Ernst & Young, which has been appointed as a financial advisor by ONGC, is expected to submit its report shortly, company sources said. There are a lot of issues to be examined, sources said, adding that once E&Y submits its report, the company would review the suggestions and then take it to company's board for approval.
E&Y is the lead advisor for ONGC. Engineers India Ltd (EIL) and law firm Amarchand & Mangaldas have been appointed as technical and legal consultants respectively for conducting due diligence. Asked whether the financial advisors would also be examining the prospects of complete buyout, the ONGC official said the prospects could not be ruled out. Indications are that the financial advisors are also doing valuation of the project
Following the Petroleum Ministry advice to explore involvement in SPIC Petrochemicals project, ONGC has taken the initiative. It has shown keen interest in reviving the project, which has been hanging fire due to the dispute between SPIC and the Chennai Petroleum Corporation Ltd (CPCL).
Though both the sides had since resolved the dispute through an out-of-court settlement, SPIC, a sick company itself, was unable to revive the project on its own and has been looking for a new joint venture partner.
The ONGC Chairman, Mr Subir Raha, and his SPIC counterpart, Mr A.C. Muthiah, had earlier gone public saying that both sides were in discussions to revive the ailing project. SPIC Petrochemicals was to put up a purified terephthalic acid (PTA) plant and a polyester filament yarn (PFY) project at Manali near Chennai.
Earlier, attempts to revive the project have not yielded much result with almost Rs 1,000 crore locked up in it.
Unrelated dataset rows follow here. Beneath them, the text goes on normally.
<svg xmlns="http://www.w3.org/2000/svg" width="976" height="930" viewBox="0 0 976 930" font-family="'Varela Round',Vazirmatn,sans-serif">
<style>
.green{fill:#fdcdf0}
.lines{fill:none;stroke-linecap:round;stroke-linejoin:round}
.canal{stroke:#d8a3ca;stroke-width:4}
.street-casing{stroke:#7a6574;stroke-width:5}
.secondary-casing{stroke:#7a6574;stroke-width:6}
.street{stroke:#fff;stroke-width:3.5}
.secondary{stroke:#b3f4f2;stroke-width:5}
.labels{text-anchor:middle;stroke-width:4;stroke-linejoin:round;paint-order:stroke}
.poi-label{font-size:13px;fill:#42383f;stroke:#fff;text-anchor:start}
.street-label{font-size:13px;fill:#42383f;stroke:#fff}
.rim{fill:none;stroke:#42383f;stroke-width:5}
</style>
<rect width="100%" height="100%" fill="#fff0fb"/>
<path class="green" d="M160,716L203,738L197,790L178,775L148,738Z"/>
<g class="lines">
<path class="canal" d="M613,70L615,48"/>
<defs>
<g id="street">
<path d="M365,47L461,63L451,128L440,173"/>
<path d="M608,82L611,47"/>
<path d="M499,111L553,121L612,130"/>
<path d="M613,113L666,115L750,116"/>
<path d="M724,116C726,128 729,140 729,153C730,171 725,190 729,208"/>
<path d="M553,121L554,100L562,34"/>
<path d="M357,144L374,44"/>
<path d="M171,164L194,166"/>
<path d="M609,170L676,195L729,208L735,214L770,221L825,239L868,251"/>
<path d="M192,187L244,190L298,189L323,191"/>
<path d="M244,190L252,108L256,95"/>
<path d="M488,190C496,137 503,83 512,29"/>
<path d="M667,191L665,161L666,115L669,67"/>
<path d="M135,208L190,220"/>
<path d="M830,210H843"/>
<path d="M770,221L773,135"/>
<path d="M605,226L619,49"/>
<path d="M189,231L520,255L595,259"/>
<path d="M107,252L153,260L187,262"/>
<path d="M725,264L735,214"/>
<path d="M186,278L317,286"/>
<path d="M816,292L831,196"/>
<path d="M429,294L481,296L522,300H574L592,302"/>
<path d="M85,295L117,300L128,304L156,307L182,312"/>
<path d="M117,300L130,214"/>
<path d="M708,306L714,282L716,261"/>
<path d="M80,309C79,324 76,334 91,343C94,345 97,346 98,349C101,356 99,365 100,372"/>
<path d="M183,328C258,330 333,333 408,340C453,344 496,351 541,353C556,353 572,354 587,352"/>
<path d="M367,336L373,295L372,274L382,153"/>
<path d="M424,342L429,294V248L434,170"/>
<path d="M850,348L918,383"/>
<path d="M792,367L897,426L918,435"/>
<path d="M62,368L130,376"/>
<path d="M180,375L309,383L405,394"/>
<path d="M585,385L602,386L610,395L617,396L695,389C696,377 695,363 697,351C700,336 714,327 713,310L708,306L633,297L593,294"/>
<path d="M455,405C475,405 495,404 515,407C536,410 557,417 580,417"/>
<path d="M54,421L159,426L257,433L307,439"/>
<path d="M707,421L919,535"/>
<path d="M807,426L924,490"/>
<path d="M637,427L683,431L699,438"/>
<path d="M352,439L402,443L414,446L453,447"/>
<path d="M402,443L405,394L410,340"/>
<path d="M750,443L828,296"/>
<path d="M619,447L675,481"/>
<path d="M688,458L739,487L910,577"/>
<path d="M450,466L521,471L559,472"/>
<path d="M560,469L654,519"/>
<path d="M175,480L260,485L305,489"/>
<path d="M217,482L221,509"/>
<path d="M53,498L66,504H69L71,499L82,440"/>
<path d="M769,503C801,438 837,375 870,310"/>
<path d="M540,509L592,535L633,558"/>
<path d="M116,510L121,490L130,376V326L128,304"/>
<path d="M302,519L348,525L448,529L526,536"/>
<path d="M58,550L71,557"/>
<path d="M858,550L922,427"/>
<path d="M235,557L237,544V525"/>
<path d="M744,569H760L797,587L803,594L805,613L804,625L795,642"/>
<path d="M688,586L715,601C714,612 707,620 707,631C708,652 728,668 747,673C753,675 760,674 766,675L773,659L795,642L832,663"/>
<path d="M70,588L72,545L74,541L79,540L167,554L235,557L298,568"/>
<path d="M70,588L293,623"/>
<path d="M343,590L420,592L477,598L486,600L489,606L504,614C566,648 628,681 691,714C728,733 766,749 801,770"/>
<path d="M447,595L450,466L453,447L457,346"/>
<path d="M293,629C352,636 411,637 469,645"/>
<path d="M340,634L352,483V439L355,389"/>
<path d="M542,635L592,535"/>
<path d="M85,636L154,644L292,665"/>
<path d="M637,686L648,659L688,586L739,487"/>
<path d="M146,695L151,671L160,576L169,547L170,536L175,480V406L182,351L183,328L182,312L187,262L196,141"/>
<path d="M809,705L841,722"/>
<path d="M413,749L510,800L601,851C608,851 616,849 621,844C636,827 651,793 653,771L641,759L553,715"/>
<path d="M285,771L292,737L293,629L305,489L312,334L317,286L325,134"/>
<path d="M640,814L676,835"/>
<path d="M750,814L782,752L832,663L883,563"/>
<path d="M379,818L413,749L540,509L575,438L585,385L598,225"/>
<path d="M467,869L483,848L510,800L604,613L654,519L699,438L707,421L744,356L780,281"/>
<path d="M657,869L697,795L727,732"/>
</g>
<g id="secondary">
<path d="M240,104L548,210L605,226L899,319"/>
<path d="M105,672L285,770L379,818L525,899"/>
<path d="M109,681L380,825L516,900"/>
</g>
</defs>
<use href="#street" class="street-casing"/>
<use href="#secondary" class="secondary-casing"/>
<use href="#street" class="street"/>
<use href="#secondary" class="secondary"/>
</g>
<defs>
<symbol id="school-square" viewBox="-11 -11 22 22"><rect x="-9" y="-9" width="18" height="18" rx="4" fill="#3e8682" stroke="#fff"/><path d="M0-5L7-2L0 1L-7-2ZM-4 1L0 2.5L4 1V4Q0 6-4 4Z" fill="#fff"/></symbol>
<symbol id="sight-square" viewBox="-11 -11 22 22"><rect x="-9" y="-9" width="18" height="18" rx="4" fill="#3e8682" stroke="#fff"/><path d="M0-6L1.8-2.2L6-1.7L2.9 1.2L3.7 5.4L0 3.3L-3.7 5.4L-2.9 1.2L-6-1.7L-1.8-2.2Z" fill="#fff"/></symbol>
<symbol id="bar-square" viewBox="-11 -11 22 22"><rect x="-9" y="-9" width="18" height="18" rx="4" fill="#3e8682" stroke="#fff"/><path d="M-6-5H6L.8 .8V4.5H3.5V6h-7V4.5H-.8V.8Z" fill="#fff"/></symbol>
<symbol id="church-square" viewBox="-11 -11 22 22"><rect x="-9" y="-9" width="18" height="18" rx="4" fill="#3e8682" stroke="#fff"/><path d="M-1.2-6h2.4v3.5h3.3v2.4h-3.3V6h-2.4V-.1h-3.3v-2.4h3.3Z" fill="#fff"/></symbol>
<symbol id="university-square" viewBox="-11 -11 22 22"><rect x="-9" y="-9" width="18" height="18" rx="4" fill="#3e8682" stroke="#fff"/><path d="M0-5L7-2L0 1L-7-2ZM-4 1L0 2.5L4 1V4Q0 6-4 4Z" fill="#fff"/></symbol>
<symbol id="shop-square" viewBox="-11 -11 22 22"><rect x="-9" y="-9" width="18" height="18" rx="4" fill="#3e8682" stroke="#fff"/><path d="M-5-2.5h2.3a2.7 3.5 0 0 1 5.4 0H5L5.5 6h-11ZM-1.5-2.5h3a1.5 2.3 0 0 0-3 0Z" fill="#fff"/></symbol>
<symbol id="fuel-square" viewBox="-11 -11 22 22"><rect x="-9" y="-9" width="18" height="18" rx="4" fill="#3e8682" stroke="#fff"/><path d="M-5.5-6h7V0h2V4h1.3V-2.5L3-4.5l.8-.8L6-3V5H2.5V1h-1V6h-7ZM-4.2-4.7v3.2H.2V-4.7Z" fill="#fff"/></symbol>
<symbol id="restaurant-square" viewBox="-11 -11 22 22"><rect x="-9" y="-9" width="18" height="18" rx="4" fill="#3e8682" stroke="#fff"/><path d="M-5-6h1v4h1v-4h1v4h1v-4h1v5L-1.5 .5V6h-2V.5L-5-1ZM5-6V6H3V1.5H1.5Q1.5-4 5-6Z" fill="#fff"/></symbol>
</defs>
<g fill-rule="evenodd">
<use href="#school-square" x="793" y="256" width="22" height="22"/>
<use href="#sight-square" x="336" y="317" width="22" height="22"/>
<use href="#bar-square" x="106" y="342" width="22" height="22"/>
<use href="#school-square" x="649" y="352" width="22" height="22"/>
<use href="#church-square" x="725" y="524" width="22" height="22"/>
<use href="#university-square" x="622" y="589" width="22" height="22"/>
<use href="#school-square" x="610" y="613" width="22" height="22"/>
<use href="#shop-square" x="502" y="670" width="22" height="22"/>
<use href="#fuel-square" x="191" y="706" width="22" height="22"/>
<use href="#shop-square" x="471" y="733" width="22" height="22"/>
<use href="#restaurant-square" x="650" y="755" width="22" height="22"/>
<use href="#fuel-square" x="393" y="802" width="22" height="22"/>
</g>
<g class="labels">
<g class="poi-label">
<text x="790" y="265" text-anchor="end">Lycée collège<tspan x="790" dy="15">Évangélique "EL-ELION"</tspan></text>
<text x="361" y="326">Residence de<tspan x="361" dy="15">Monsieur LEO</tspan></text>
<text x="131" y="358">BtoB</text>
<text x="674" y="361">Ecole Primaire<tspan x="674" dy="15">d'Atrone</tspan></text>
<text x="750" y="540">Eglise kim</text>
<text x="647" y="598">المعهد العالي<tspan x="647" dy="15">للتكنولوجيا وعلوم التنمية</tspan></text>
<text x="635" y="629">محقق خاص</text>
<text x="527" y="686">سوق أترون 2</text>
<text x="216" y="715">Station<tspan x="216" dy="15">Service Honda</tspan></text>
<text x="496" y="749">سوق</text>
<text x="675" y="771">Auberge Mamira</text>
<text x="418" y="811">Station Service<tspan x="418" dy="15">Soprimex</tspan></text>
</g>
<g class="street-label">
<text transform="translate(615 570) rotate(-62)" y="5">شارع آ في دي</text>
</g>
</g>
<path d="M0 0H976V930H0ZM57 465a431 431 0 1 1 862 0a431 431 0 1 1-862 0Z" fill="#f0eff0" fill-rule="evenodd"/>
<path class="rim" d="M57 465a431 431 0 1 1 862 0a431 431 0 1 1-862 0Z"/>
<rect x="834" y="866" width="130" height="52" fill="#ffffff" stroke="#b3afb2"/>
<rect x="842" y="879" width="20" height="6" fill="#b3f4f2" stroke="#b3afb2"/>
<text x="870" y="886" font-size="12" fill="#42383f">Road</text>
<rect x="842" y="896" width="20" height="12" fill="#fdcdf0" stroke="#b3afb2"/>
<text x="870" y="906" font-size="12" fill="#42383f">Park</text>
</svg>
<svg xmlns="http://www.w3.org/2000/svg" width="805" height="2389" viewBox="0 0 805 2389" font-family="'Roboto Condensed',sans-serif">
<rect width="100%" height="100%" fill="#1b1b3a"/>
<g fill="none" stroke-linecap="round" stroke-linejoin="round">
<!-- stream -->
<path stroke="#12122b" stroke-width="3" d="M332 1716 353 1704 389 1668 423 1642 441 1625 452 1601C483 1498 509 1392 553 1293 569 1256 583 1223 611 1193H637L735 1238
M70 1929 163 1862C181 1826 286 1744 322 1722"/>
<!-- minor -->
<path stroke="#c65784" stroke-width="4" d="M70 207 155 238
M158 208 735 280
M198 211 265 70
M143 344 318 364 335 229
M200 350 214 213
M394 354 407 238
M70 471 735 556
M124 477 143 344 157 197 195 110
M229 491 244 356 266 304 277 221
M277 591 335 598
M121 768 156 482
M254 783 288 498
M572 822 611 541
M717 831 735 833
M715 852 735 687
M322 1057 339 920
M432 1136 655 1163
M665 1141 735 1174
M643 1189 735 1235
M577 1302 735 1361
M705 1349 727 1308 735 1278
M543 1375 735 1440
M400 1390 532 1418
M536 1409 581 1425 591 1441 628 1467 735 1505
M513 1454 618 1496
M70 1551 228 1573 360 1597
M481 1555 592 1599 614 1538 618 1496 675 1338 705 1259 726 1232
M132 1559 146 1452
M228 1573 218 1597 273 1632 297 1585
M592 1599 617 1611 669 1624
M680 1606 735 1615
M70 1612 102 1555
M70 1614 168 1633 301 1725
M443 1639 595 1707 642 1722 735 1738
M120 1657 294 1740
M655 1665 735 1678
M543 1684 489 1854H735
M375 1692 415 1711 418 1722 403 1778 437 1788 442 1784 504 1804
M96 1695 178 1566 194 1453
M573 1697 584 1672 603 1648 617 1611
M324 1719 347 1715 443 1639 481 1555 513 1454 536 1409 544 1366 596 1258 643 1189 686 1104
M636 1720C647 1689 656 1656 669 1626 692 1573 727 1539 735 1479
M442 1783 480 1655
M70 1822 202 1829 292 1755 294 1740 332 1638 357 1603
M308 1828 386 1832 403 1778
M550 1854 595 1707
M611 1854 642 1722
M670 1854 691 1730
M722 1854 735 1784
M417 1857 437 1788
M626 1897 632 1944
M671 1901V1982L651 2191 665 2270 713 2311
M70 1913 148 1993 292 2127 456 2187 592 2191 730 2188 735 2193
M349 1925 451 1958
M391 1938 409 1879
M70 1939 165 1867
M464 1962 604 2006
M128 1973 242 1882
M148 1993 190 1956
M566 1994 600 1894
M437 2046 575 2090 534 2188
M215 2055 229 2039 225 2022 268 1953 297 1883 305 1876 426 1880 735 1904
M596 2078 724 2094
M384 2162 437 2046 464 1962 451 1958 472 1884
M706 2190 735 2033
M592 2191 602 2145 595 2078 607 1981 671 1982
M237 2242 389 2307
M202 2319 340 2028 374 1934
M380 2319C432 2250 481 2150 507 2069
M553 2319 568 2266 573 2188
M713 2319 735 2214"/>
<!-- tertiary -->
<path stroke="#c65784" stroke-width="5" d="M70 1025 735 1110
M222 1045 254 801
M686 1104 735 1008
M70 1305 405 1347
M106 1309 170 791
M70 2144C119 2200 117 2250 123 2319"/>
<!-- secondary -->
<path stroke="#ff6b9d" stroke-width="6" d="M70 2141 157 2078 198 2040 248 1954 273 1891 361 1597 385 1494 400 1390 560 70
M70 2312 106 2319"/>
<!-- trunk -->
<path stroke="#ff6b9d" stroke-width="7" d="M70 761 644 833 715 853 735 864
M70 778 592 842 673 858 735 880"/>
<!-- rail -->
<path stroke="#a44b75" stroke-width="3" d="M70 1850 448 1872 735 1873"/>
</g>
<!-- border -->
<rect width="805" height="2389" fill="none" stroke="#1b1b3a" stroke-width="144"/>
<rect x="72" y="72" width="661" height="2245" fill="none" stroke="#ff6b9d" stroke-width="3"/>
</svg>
When the Madras High Court had passed an injunction in October 1997, Rs 946 crore was locked in the project. Of this, SPIC's contribution was Rs 252 crore and the lenders had brought in Rs 694 crore.
At that stage, the PFY plant was more than 75 per cent complete, or about 12 months from commencing production. The PTA plant had progressed 11 per cent, or about two years away from production.